_Page text_.

=== Begin Enclosure ===

On the other extreme is Honolulu Lumber Co. v. American Factors, Ltd., 265 F. Supp. 578, 580-81 (D. Hawaii 1966), aff'd on other grounds, 403 F.2d 49 (9th Cir. 1968). Chief Judge Pence observed that from its initial enactment in 1892 until amendment in 1959, the in forma pauperis act applied only to a "citizen," and that only natural persons are citizens.
"Citizen" was changed to "person" to allow in forma pauperis appearances by aliens.
Thus, it appeared, "that Congress never intended by this single word change in 1959 to extend this privilege to a whole new class of artificial persons." 265 F. Supp. at 580. Furthermore, assuming arguendo that a corporation could be a "person," Judge Pence held the affidavit of poverty insufficient because he viewed the stockholders of the closely-held corporations as the real beneficiaries of the lawsuit and there was "no reason why the true beneficiaries should be allowed to stand behind a corporate veil and thereby be excused from paying the legal costs of a suit which the corporation they controlled decided to institute." Id. at 581.

=== End Enclosure ===

_Data to examine_.
=== Begin Enclosure ===

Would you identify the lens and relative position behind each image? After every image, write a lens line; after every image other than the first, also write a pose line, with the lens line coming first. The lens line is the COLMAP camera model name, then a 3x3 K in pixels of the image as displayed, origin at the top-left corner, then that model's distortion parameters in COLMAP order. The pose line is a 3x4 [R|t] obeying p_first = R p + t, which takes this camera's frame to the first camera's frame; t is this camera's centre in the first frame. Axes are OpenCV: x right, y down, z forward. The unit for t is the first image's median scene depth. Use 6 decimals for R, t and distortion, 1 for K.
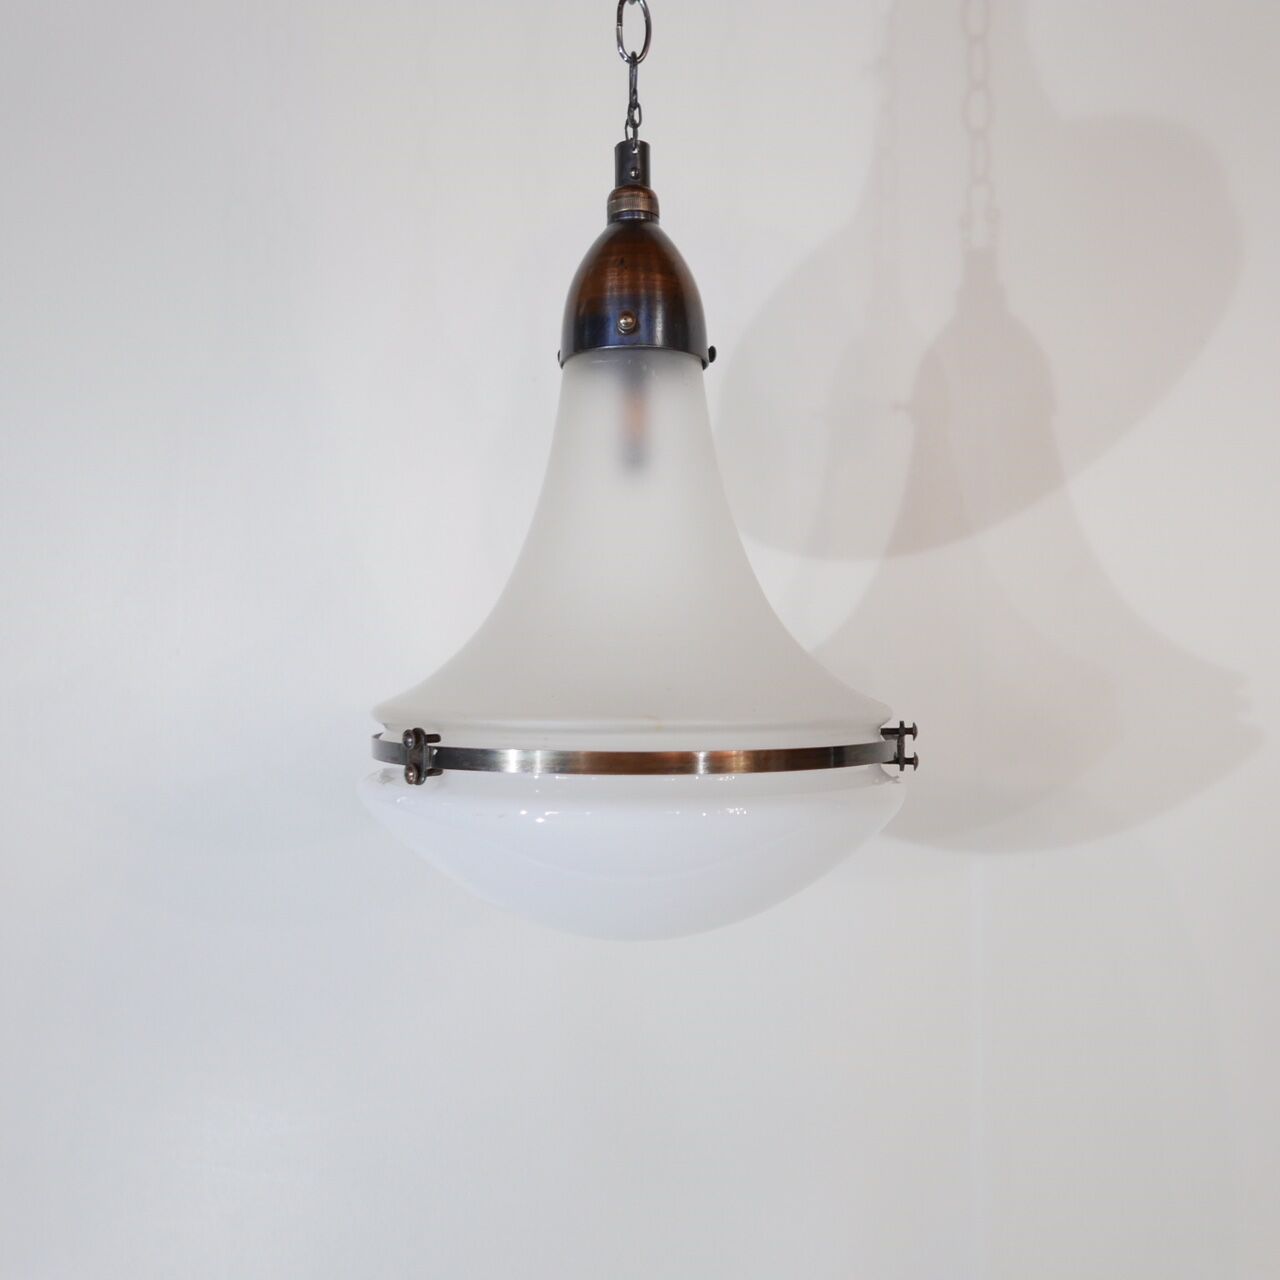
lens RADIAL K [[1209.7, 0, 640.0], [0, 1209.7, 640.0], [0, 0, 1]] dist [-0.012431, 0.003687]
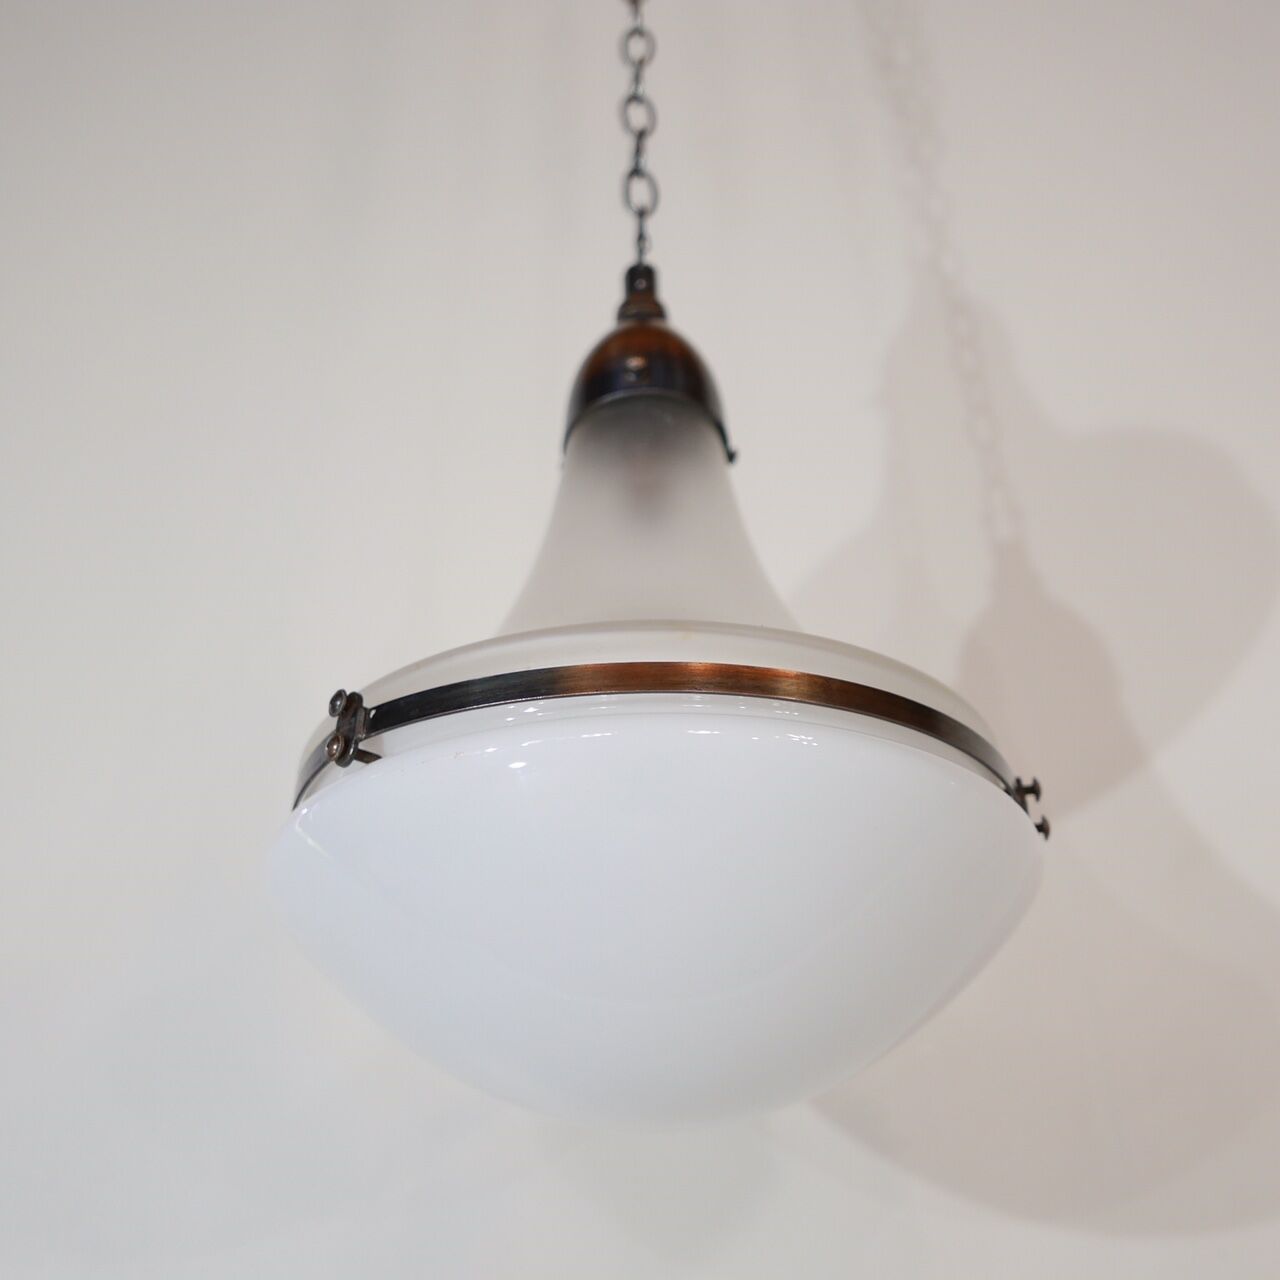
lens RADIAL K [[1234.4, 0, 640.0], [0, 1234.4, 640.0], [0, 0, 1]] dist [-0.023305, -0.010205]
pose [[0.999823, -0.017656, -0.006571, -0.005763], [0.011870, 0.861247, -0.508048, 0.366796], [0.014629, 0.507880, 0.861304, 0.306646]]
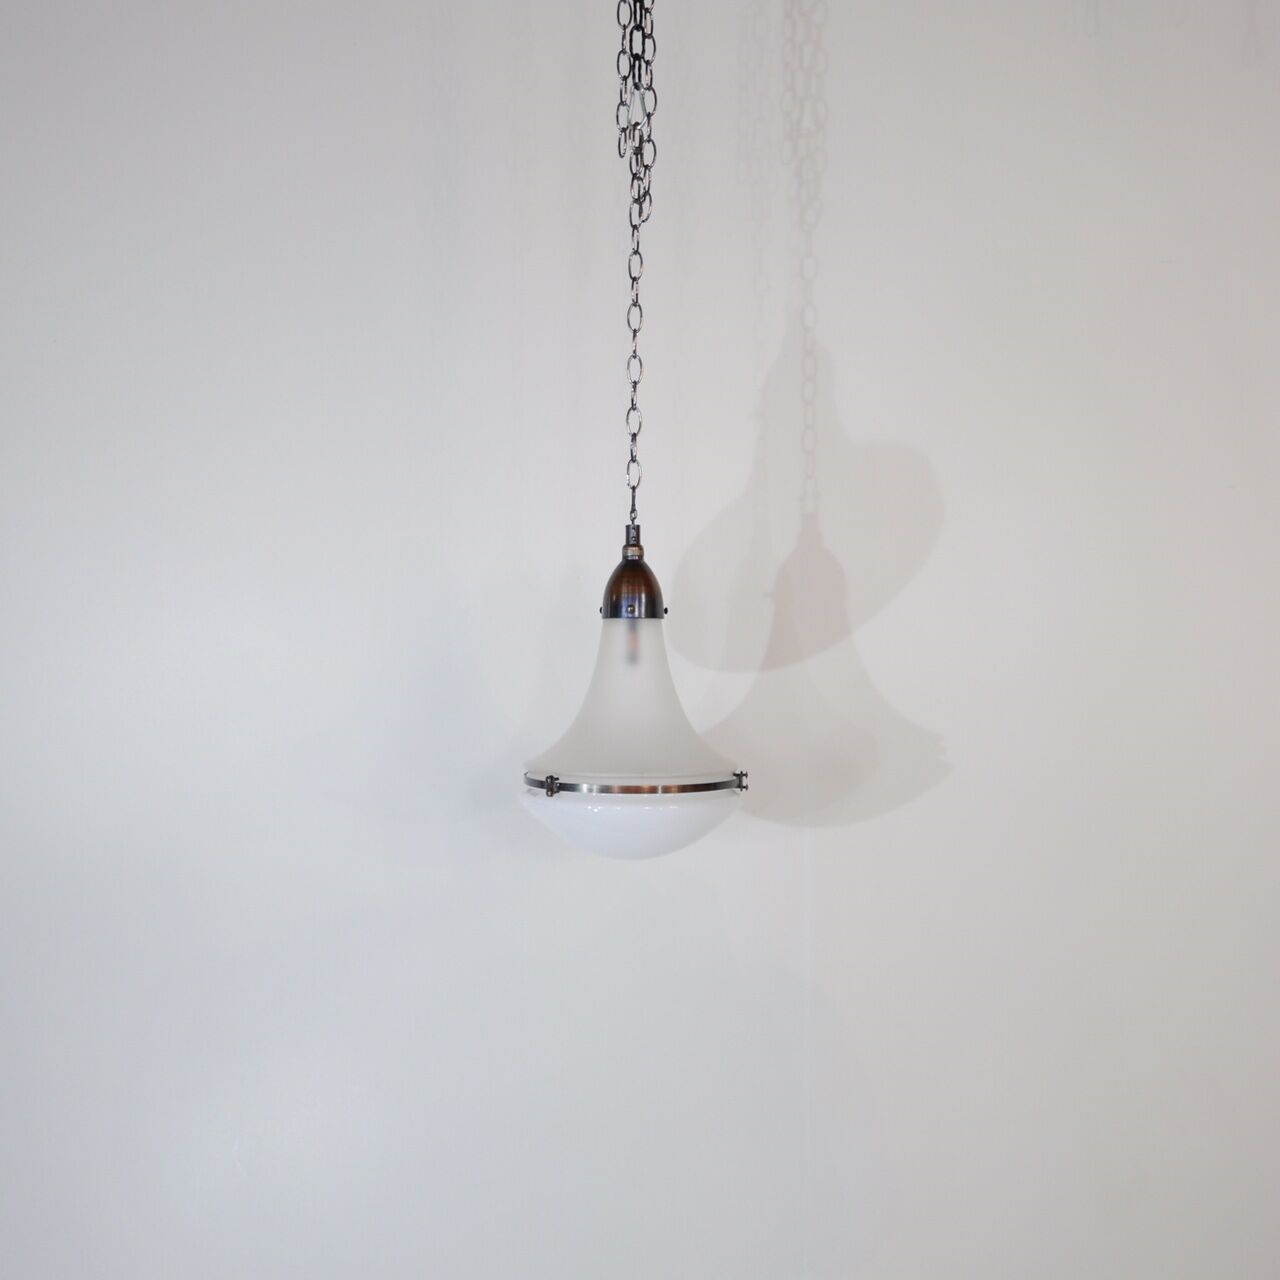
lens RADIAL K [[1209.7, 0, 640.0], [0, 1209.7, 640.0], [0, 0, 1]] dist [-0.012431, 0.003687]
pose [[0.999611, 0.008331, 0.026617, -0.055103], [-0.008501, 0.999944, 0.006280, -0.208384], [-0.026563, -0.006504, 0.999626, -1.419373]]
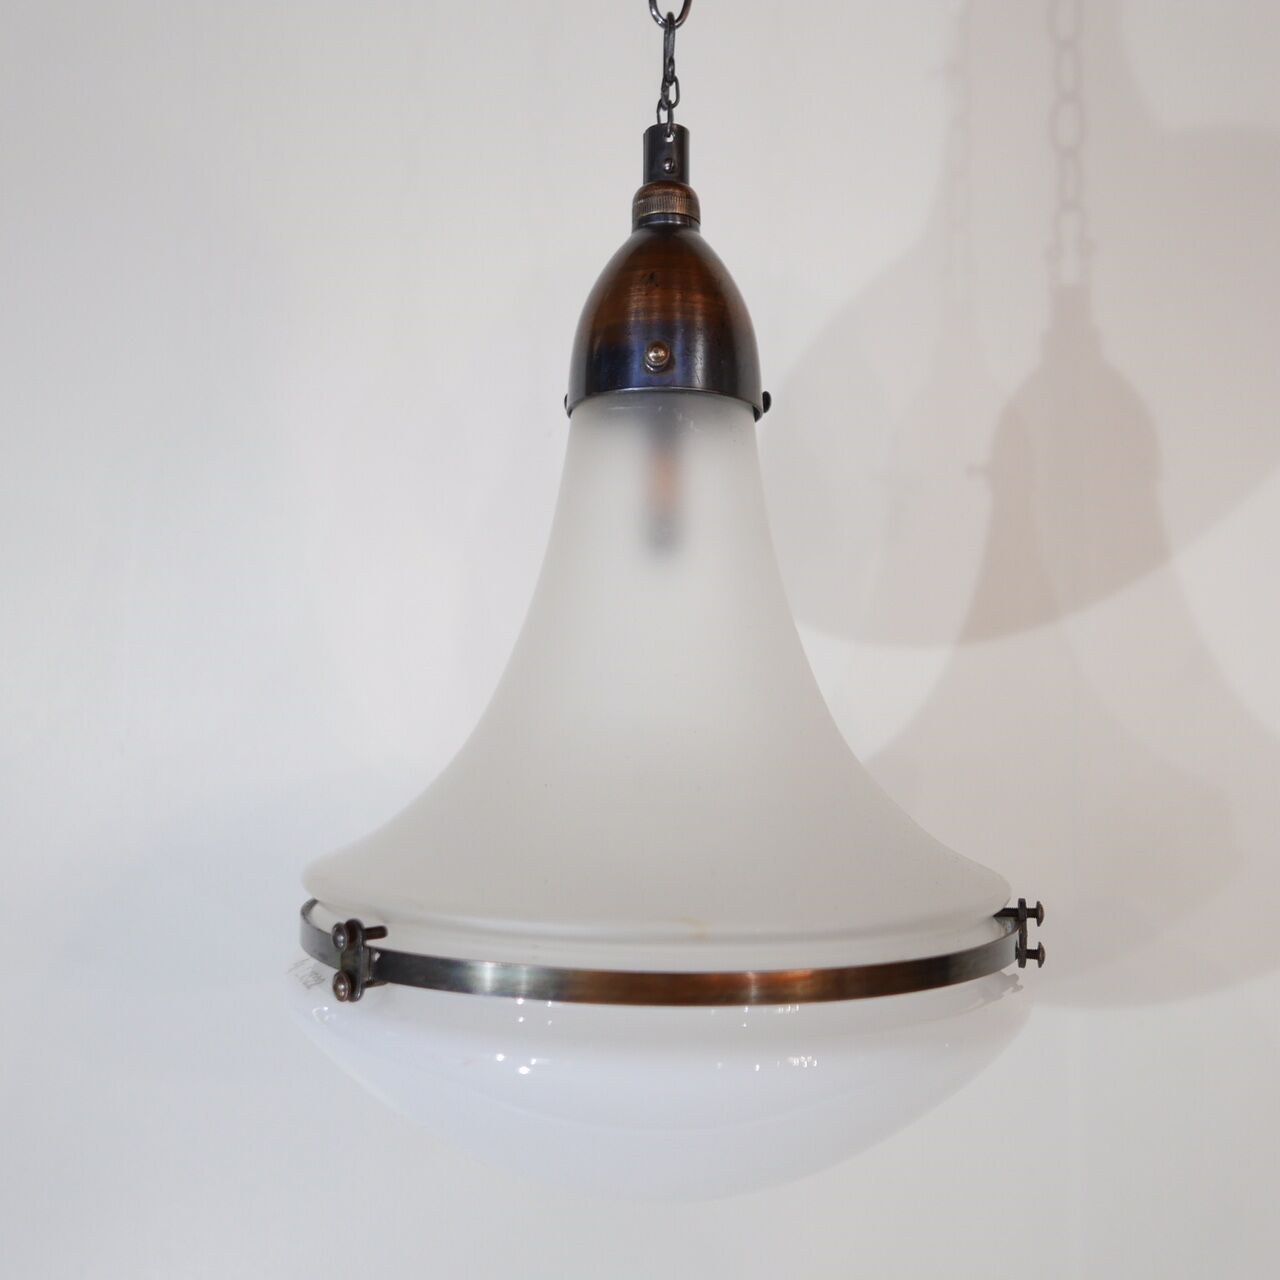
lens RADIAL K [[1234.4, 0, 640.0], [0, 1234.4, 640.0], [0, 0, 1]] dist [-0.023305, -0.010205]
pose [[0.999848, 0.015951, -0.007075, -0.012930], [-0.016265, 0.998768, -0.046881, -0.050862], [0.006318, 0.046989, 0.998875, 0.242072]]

=== End Enclosure ===

_Required actions_.
(a) Answer these questions from the passage on the in forma pauperis act:
(i) In what year was the in forma pauperis act first enacted?
(ii) Why was "citizen" changed to "person"?
(iii) Whom did Judge Pence view as the real beneficiaries of the lawsuit?
(b) In the records on camera lenses and poses, rename "image" to "photo" wherever it occurs and write the records out again with nothing else changed. Leave the pictures out.
The records are unrelated to the passage on the in forma pauperis act.

_Solutions to each task_.
(a)
(i) 1892
(ii) To allow in forma pauperis appearances by aliens
(iii) The stockholders of the closely-held corporations

(b)
Would you identify the lens and relative position behind each photo? After every photo, write a lens line; after every photo other than the first, also write a pose line, with the lens line coming first. The lens line is the COLMAP camera model name, then a 3x3 K in pixels of the photo as displayed, origin at the top-left corner, then that model's distortion parameters in COLMAP order. The pose line is a 3x4 [R|t] obeying p_first = R p + t, which takes this camera's frame to the first camera's frame; t is this camera's centre in the first frame. Axes are OpenCV: x right, y down, z forward. The unit for t is the first photo's median scene depth. Use 6 decimals for R, t and distortion, 1 for K.
lens RADIAL K [[1209.7, 0, 640.0], [0, 1209.7, 640.0], [0, 0, 1]] dist [-0.012431, 0.003687]
lens RADIAL K [[1234.4, 0, 640.0], [0, 1234.4, 640.0], [0, 0, 1]] dist [-0.023305, -0.010205]
pose [[0.999823, -0.017656, -0.006571, -0.005763], [0.011870, 0.861247, -0.508048, 0.366796], [0.014629, 0.507880, 0.861304, 0.306646]]
lens RADIAL K [[1209.7, 0, 640.0], [0, 1209.7, 640.0], [0, 0, 1]] dist [-0.012431, 0.003687]
pose [[0.999611, 0.008331, 0.026617, -0.055103], [-0.008501, 0.999944, 0.006280, -0.208384], [-0.026563, -0.006504, 0.999626, -1.419373]]
lens RADIAL K [[1234.4, 0, 640.0], [0, 1234.4, 640.0], [0, 0, 1]] dist [-0.023305, -0.010205]
pose [[0.999848, 0.015951, -0.007075, -0.012930], [-0.016265, 0.998768, -0.046881, -0.050862], [0.006318, 0.046989, 0.998875, 0.242072]]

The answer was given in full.